When focusing on the difference in tAUC between ICARE and the tAUC of all other models on all datasets, we found that the difference was higher than -0.03 of tAUC for 95% of combinations of model and datasets. The difference was positive for 50% of combinations and above -0.01 for 76% of combinations. The lowest value was -0.09 and the highest was 0.15. Figure 4b shows all these differences on a heatmap. A higher concentration of TCGA datasets can be seen on the right part of the heatmap, where ICARE tended to outperform other models more frequently.

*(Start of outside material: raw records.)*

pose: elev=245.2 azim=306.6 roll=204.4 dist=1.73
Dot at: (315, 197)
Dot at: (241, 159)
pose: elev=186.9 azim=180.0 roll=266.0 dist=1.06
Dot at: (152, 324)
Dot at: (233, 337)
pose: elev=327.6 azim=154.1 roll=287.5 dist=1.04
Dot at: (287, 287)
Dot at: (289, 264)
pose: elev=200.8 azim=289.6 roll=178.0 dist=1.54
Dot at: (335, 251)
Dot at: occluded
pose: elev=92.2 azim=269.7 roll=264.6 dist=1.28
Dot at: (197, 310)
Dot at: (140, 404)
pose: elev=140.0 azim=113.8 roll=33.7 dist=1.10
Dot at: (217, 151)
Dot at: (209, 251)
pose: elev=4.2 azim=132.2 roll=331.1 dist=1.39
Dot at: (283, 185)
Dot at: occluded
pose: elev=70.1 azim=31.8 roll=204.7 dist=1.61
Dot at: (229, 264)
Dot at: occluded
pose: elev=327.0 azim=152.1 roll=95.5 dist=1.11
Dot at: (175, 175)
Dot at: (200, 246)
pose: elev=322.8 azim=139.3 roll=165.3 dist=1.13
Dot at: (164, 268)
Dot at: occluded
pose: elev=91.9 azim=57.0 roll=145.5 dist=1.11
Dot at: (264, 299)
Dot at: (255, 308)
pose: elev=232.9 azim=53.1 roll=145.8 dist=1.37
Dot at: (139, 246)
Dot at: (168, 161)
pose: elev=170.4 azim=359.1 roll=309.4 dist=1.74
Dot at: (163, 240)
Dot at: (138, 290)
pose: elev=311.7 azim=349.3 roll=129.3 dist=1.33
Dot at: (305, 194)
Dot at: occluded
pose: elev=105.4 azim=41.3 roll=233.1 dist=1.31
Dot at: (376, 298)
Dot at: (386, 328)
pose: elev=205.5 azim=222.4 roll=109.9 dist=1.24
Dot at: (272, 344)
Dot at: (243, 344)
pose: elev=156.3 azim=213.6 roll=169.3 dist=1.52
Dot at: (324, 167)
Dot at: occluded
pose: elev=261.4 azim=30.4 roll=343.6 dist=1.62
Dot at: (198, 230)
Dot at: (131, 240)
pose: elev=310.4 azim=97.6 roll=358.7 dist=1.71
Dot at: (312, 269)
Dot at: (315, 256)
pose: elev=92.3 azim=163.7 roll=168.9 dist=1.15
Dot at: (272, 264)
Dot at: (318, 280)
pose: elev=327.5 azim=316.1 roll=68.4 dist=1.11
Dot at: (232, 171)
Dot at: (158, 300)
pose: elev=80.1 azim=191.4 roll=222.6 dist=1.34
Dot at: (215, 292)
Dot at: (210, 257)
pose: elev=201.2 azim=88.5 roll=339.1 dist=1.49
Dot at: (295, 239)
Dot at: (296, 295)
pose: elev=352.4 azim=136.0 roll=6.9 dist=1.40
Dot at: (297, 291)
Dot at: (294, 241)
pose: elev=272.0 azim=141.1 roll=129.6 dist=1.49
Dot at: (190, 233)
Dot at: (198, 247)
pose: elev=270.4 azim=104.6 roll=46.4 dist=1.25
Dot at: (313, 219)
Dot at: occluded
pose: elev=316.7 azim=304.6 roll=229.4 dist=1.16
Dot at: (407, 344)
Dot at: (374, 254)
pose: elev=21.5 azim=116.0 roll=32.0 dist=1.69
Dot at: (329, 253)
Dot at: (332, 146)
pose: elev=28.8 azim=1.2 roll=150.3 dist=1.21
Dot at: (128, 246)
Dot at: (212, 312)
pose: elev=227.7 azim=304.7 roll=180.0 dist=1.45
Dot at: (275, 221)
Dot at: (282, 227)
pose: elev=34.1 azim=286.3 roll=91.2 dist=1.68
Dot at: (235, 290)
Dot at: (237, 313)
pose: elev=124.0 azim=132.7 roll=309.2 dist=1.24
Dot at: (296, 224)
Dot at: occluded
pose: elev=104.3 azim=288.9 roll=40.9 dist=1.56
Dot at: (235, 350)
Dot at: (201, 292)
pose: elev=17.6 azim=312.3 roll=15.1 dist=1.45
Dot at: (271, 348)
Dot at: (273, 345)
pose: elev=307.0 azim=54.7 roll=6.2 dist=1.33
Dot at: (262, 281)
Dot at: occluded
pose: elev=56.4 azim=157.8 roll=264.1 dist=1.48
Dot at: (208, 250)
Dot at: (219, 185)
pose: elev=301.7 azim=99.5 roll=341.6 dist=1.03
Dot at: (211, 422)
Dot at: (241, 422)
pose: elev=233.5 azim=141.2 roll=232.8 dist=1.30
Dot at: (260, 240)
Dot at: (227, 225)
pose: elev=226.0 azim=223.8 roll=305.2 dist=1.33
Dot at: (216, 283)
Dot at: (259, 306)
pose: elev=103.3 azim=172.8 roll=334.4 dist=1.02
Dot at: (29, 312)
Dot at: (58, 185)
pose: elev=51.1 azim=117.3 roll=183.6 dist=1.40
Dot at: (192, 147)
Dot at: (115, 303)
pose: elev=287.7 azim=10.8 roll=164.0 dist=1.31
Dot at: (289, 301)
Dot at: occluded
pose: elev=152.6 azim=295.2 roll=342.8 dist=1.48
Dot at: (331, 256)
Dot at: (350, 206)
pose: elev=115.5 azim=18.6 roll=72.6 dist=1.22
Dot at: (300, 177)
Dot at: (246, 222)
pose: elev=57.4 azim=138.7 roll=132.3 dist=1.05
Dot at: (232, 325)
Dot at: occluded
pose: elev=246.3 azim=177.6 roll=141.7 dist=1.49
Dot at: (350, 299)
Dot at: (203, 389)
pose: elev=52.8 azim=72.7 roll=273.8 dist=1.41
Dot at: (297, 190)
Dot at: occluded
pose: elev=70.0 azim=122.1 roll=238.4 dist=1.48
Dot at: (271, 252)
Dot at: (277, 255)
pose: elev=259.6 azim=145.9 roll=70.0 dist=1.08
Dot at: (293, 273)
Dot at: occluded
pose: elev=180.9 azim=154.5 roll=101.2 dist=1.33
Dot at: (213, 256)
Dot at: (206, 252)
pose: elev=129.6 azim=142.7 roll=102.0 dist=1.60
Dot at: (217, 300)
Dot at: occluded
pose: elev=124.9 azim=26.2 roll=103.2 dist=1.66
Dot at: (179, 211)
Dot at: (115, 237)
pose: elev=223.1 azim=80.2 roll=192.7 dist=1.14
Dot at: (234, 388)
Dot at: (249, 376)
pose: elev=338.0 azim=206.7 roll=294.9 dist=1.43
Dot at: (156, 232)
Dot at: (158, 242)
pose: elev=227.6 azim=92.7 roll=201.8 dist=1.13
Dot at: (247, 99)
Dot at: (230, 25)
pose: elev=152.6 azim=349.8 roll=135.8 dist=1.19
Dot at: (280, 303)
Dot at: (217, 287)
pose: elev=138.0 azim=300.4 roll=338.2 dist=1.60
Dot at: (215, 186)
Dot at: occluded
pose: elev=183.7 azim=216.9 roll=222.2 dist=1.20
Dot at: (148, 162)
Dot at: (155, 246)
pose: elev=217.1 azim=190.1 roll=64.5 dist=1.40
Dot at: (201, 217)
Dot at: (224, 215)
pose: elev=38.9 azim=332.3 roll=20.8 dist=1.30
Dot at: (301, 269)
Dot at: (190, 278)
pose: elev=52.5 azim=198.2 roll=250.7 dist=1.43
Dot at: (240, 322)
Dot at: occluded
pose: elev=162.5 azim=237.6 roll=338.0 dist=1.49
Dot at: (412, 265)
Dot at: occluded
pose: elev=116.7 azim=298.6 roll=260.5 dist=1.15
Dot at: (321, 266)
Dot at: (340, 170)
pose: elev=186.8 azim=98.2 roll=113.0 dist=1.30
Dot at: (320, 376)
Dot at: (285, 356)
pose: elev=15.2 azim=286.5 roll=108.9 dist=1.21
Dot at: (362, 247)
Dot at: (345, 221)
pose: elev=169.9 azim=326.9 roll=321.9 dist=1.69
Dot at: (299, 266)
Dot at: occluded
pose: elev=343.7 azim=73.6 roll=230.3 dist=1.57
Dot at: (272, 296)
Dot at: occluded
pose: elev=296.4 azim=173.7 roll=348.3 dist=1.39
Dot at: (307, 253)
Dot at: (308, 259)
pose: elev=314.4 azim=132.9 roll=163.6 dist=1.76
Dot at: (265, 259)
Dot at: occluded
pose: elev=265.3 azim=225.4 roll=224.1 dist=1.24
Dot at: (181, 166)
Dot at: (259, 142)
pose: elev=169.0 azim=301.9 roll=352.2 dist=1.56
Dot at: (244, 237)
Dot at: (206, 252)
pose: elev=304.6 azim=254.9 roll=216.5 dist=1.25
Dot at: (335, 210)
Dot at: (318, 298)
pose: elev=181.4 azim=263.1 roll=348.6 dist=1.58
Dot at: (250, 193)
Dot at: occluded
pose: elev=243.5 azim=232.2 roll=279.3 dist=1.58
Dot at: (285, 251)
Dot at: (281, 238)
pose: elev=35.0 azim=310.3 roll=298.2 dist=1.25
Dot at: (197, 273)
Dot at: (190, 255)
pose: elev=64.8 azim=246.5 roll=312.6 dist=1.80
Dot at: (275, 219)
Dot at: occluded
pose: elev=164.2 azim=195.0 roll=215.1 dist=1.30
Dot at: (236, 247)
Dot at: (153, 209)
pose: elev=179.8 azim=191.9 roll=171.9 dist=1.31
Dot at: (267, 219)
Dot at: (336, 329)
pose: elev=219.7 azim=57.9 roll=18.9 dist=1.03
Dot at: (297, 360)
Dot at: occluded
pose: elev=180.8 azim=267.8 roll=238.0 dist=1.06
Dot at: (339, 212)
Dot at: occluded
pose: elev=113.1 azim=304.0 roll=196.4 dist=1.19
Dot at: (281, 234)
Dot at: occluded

Preprocessing and hyperparameter tuning have no clear impact on the performance
The same models were evaluated on the same datasets but without any feature preprocessing nor hyperparameter tuning. When measuring the difference between the model with default settings and its tuned counterpart, no strong trend suggested a clear benefit of feature preprocessing and hyperparameter tuning. Figure 5a displays the distribution of the differences between a model trained with feature preprocessing and hyperparameter tuning and the same model without any selection nor preprocessing of features and with default hyperparameters. Positive values mean that the preprocessing and tuning improved the performance.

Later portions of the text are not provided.